In 1705, 18 years before Palitzsch was born, Edmund Halley – already a prolific scientist with decades of experience – lent his considerable intellect to the long-standing problem of comets, with the benefit of a deep understanding of gravitation. Two decades earlier Halley had edited the work of Isaac Newton, who had himself addressed the apparently strange behaviour of comets, demonstrating that his theory could adequately explain their motion. Halley undertook a systematic study of past sightings, and as a result presented to the world that most scientific of things – a prediction. He realised that four recorded apparitions in 1456, 1531, 1607 and 1682 could have been the result of one object in a periodic, highly elliptical orbit around the Sun. If he was right, his computed orbit suggested that the comet would return again in 1758.
Halley went on to make broad contributions to science, many of which are celebrated today at the Royal Observatory in Greenwich, where he would take up residence as Astronomer Royal in 1720. Arguably however, it is the comet named posthumously after him that has had the greatest cultural impact among all of his works. In 1835, comet Halley (now formally 1P/Halley) returned again. Mark Twain, born that year, would later predict (correctly) his own death when it next appeared in 1910.

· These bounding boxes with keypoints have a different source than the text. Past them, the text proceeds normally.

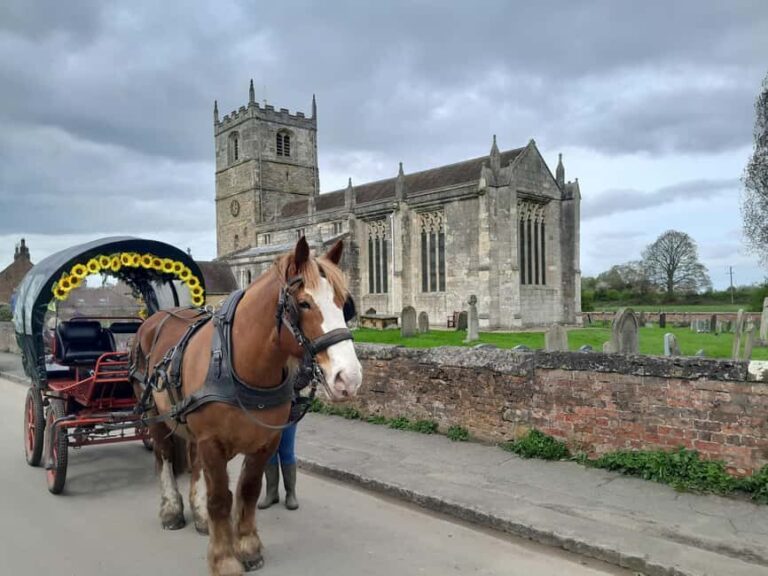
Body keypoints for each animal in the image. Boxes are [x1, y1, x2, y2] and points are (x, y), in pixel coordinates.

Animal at [130, 237, 363, 576]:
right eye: (304, 303)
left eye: (344, 303)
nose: (350, 378)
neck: (239, 361)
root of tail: (155, 317)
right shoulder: (212, 441)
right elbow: (220, 499)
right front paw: (224, 559)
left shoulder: (264, 442)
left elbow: (248, 491)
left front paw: (248, 547)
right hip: (154, 414)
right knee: (164, 456)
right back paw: (172, 509)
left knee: (193, 461)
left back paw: (199, 516)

In 1986, technology and tenacity drove the European Space Agency (ESA) to rendezvous with Halley’s comet, guiding the Giotto probe 370 miles (600km) from its nucleus in an unprecedented feat of observation. This resulted in a considerable expansion of our understanding of its composition and evolution. It also laid the foundations for ESA to once again break new ground – literally – by touching down on the surface of 67P/Churyumov–Gerasimenko in November 2014. We can only imagine what Halley would have made of such progress.

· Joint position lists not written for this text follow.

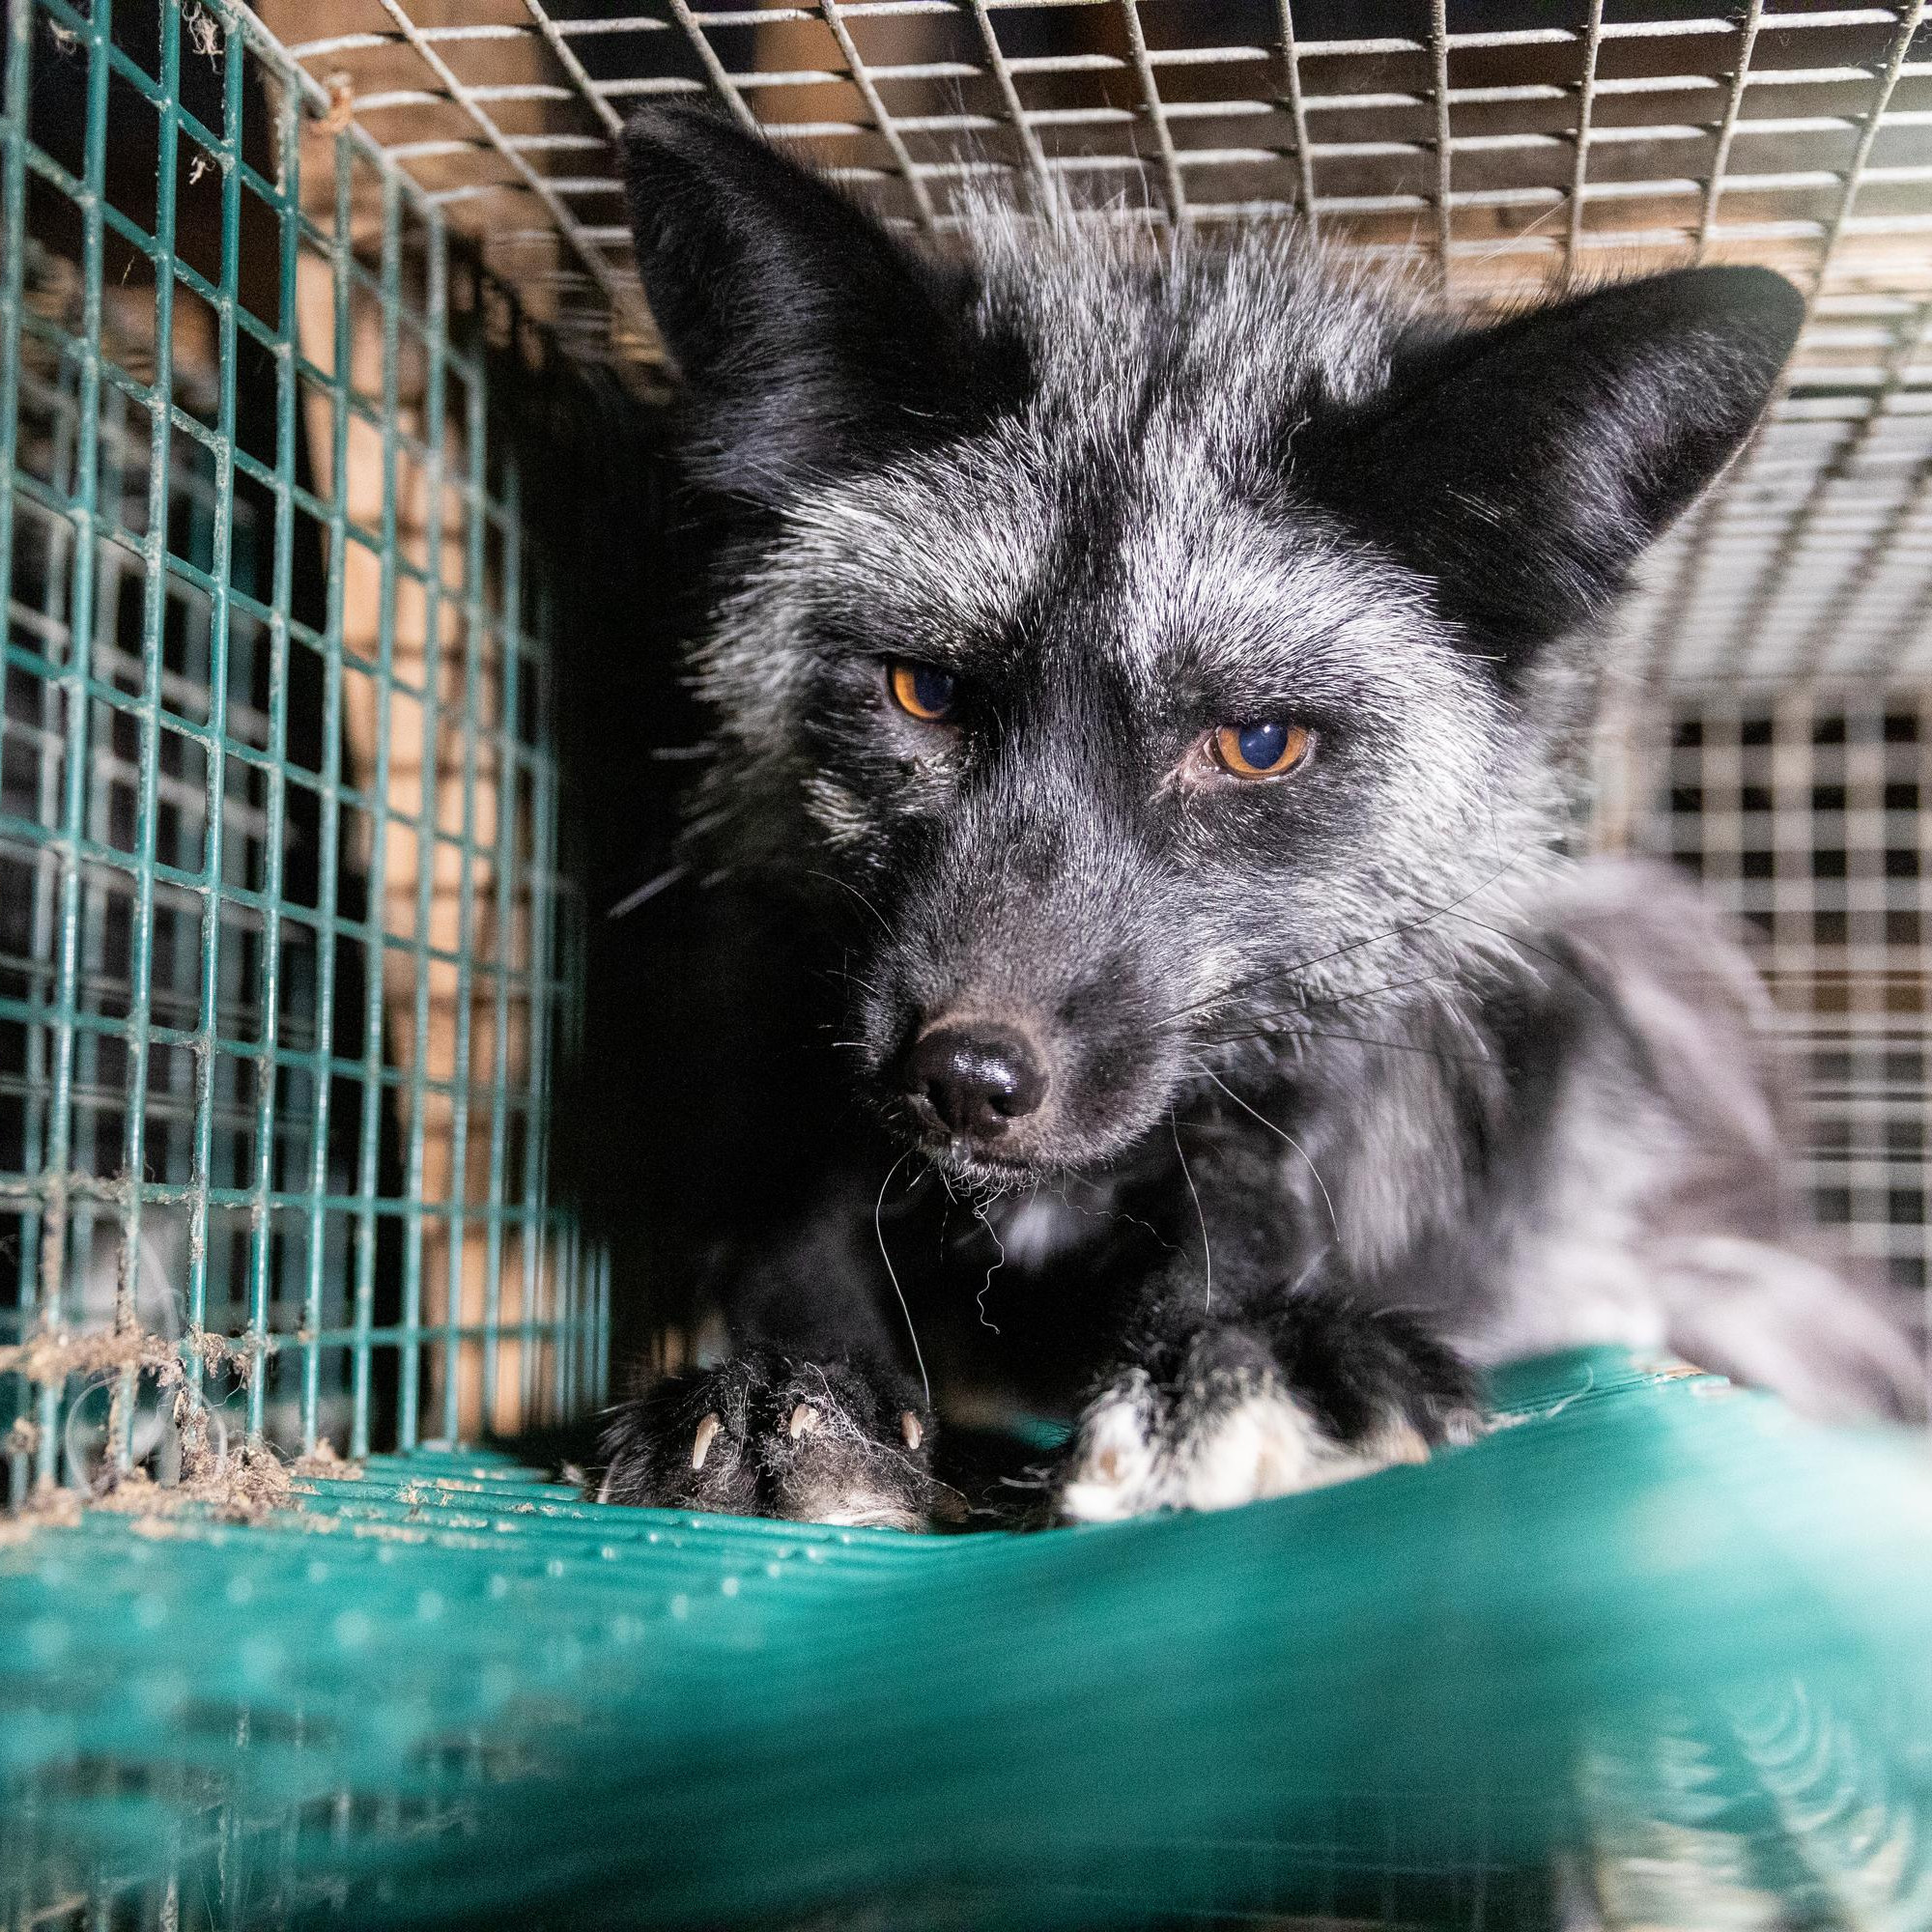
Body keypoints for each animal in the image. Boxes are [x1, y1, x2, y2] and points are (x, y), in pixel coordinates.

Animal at [589, 105, 1922, 1529]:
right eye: (925, 691)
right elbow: (795, 1215)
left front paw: (1234, 1354)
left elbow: (1247, 1200)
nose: (967, 1079)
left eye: (1258, 744)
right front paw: (793, 1383)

Though 1P/Halley won’t return to the inner solar system for over 40 years, the first known periodic comet still delights stargazers every October with the coming of the annual Orionids meteor shower, as we coast through a cloud of ancient icy fragments, originating from the comet’s volatile surface. Entering the Earth’s upper atmosphere at hypersonic velocities, they’re vaporised in a celestial fireworks display. Despite being a consequence of such a famous comet, the Orionids is a modest display, with an expected 15-20 meteors per hour, radiating from the east after midnight on the 21st and 22nd. Nevertheless, they are known for their speed and brilliance, and remind us that Halley will revisit us in the second half of this century. How much more will we know by then?